● **Quoted text**
— begin —

Those are very different spaces, and one of them is alien, and necessarily so.

Here you are in kojinshugi (http://www.kojinshugi.com/?p=533):

[Peteris to Sam:] [Y]our dwarf country was so very stupid to touch a religious symbol .  And what is the religion?  Stalinism, basically - and it never suffered a reformation.  You can mix it with 19th C Orthodoxy and worship Ivan the Teriible but don’t you touch the icons of Iosif Vissarionovich.  His interpretation of the Great Patriotic War is sacred!
[Sam to Peteris:] I think we were smart to do so. We had ignored the Russian problem for 15 years, busy building up the economy destroyed by 50 years of occupation. We let the Russian chauvinists get comfortable, we let them think we were going to forget the “disagreements” about our history and our claim to this land as our ethnic home. This boil had to be opened, and in the next months and years it will need to be drained. Ansip’s approval rating among ethnic Estonians is 82% now. A nearly identical percentage of non-Estonians disapprove of him. It is time for the other side to realize that 82% of us is more than twice than 82% of them, and they had best start listening to what we have to say, instead of just the Kremlin-controlled cable channels.

— end —

● **Exercises to complete**
a) Translate this sentence from the exchange about Estonia and Russia into German: "His interpretation of the Great Patriotic War is sacred!"
b) Write what follows the final sentence of the exchange about Estonia and Russia.

● **Listed records**
— begin —

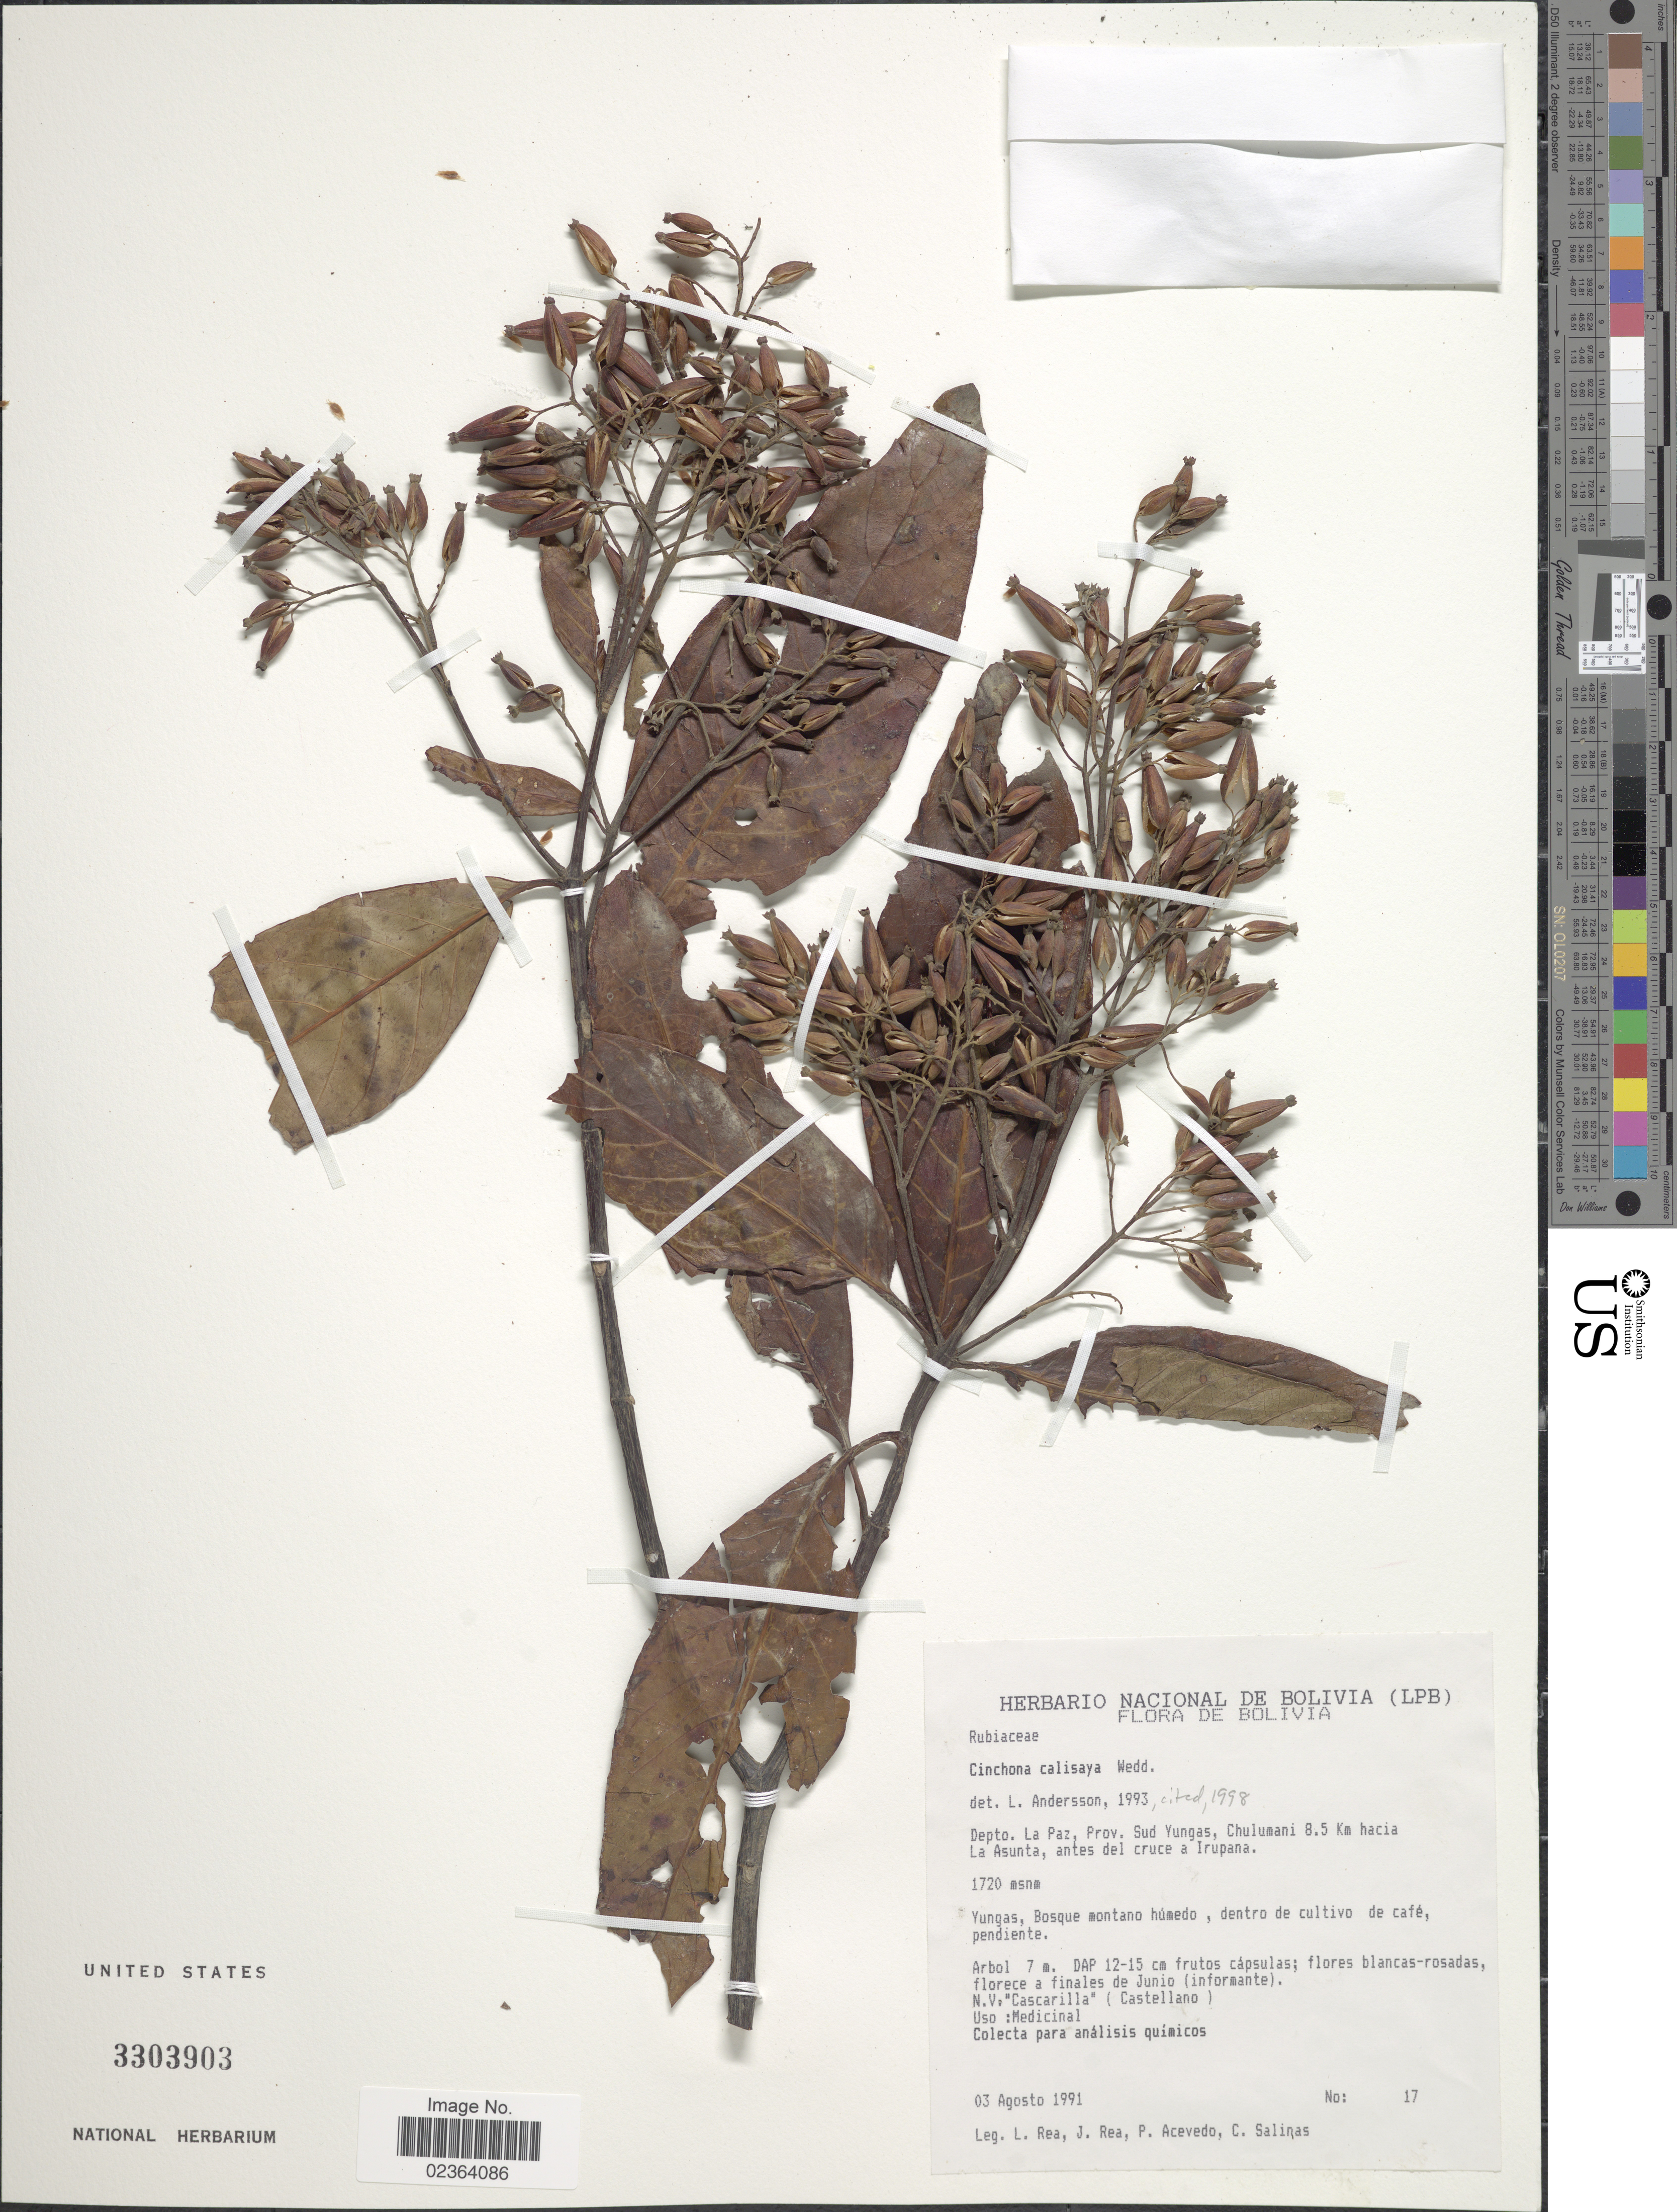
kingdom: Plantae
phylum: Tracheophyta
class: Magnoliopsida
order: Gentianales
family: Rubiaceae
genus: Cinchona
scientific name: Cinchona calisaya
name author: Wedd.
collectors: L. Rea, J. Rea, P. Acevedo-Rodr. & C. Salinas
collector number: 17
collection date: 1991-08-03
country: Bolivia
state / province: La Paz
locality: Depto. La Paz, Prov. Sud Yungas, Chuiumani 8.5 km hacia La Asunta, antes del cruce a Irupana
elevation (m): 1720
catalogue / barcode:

— end —

● **The answers**
a) Seine Interpretation des Großen Vaterländischen Krieges ist heilig!

b)
Re:[Ambersun writing] The English translation of “people of Latvia” is inadequate and fails to convey an essential unity.
It’s not that complicated to see that the original intent of “Latvijas tauta” as is written in the Latvian Constituion is an essential unity of “we, the people” (of Latvia).  Every healthy nation-state needs this sense of “nationness” - for a healthy Latvia - Latvianness.  In the kojinshugi exchange between you and Sam (http://www.kojinshugi.com/?p=533), you mention Mavriks Vulfsons as even supporting the concept of a “latviska Latvija;” that Latvianness was not xenophobic to him.” (So what happenend to the once-popular Vulfsons? and Jurkans?) I can be sure that the original intent of “Latvijas tauta” was also to support a “latviska Latvija.” No need for you or anyone to read xenophobia into a very normal and valid concept expressing the need for a nation-state’s national unity. 

Peteris response: As a translator—I can’t agree. “The Latvian people” is not “the people of Latvia,” and the latter phrase does indeed convey the meaning, and that was and is not only the letter but also the spirit of the law; it was devised by Miķelis Valters, who later regretted his device…[my bold] but the “essential unity” idea contained therein is exactly the sort of unity—that of the political nation—that you and Mr LL would have trouble with.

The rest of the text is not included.